Uber has made headlines since its debut, some highlighting the controversy of the company and others focusing on the social good the company did. Most recently, the company took on New York City and Mayor Bill de Blasio in a very public PR campaign urging the residents of the five boroughs to fight for Uber.
On July 15, 2015 Uber launched a campaign against the New York City and de Blasio buying TV spots and running the campaign on its app. The campaign was in response to the possibility of de Blasio capping the number of drivers Uber would be allowed to have in New York City. This would put 700 current Uber driver’s jobs at risk as well as limit the growth of drivers per year to 200. Uber is the only car service in New York City that will pick up customers in any of the city’s five boroughs, where as Yellow Cabs only pick up customers in the borough of Manhattan and often refuse fares to far destinations or do not pick up customers if they are from certain neighborhoods. Uber will take customers to and from any borough and pick up in any neighborhood.
The campaign video featured drivers who pleaded with viewers to protest against this potential bill. It highlighted points such as how this was the drivers sole source of income and how Uber changed their life financially, and also how Uber does not discriminate against pick up location or refuse fares based upon destination. It was a moving video and the points made were completely reasonable. As I lived in New York this summer, I relied on Uber for long cab rides to different parts of the city and other boroughs and imagined the difficulty residents of other boroughs face when trying to get transportation to where they need to go.

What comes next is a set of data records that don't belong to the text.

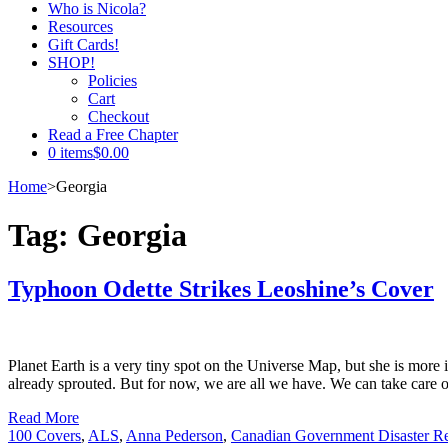
Who is Nicola?
Resources
Gift Cards!
SHOP!
Policies
Cart
Checkout
Read a Free Chapter
0 items
$0.00
Home
>
Georgia
Tag:
Georgia
Typhoon Odette Strikes Leoshine’s Cover
Planet Earth is a very tiny spot on the Universe Map, but she is more
already sprouted. But for now, we are all we have. We can take care 
Read More
100 Covers
,
ALS
,
Anna Pederson
,
Canadian Government Disaster Re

New York City never officially responded to Uber’s TV and app campaign, and the majority of residents in the city sided with the company. As an uniformed and somewhat resident of the city, it was all news to me when the campaign launched, however after viewing the video and doing my own digging on the matter Uber instantly had my support. Since New York did not launch a counter campaign and the feelings amongst New Yorkers and Uber, it feels that Uber has won the battle for now. The quick turnaround and strategic launch of the campaign is impressive. It truly was a textbook example of good advertising, promotion and strategy at the right time. People who had little knowledge of the debate were quickly up to speed sine the campaign ran repetitively on major TV stations in the city.
Uber’s campaign demonstrates the power public relations has and the importance of building a relationship with your audience. The company worked tirelessly in New York to build trust and gain business where their customer base has an array of choices for transportation. Strategic planning and the power of words clearly aided Uber in shutting down de Blasio and the deal that could have severely impacted its service in New York City.